• WHAT IS NEEDED:
Check every line below for the word "adipose" and copy each one that has it.

^^^^^^^^

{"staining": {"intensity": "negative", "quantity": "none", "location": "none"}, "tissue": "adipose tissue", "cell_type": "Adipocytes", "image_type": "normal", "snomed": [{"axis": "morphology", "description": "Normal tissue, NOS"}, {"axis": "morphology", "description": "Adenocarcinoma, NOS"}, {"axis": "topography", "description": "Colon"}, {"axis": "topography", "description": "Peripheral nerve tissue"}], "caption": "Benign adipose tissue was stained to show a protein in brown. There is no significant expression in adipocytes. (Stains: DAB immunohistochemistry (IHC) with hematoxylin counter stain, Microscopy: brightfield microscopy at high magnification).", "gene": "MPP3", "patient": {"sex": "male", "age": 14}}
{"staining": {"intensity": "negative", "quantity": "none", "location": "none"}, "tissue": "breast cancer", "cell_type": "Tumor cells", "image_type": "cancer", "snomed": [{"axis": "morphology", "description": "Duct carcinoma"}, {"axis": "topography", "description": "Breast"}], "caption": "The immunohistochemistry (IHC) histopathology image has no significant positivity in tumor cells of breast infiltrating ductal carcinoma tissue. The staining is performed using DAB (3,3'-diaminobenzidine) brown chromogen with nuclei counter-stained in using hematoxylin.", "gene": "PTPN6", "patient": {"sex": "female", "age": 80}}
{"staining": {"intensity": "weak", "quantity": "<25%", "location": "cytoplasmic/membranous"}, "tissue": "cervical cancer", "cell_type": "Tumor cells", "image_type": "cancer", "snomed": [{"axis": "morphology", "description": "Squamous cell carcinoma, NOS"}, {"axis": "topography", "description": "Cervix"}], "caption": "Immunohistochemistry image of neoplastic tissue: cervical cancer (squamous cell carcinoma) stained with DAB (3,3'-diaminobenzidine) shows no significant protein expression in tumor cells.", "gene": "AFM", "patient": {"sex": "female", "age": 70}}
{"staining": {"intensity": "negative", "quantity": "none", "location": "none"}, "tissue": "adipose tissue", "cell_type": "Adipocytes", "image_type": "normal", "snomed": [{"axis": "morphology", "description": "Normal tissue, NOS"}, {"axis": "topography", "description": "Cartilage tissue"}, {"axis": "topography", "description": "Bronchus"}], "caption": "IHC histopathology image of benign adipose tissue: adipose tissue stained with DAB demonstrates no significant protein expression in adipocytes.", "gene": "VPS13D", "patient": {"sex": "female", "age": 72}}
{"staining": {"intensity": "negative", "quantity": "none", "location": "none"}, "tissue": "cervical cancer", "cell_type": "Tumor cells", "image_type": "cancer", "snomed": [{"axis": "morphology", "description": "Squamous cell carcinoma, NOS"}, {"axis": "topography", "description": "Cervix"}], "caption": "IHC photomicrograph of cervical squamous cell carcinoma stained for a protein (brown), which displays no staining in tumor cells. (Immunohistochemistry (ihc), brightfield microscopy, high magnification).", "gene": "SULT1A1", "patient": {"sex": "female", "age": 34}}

^^^^^^^^

• EXERCISE RESPONSE:
{"staining": {"intensity": "negative", "quantity": "none", "location": "none"}, "tissue": "adipose tissue", "cell_type": "Adipocytes", "image_type": "normal", "snomed": [{"axis": "morphology", "description": "Normal tissue, NOS"}, {"axis": "morphology", "description": "Adenocarcinoma, NOS"}, {"axis": "topography", "description": "Colon"}, {"axis": "topography", "description": "Peripheral nerve tissue"}], "caption": "Benign adipose tissue was stained to show a protein in brown. There is no significant expression in adipocytes. (Stains: DAB immunohistochemistry (IHC) with hematoxylin counter stain, Microscopy: brightfield microscopy at high magnification).", "gene": "MPP3", "patient": {"sex": "male", "age": 14}}
{"staining": {"intensity": "negative", "quantity": "none", "location": "none"}, "tissue": "adipose tissue", "cell_type": "Adipocytes", "image_type": "normal", "snomed": [{"axis": "morphology", "description": "Normal tissue, NOS"}, {"axis": "topography", "description": "Cartilage tissue"}, {"axis": "topography", "description": "Bronchus"}], "caption": "IHC histopathology image of benign adipose tissue: adipose tissue stained with DAB demonstrates no significant protein expression in adipocytes.", "gene": "VPS13D", "patient": {"sex": "female", "age": 72}}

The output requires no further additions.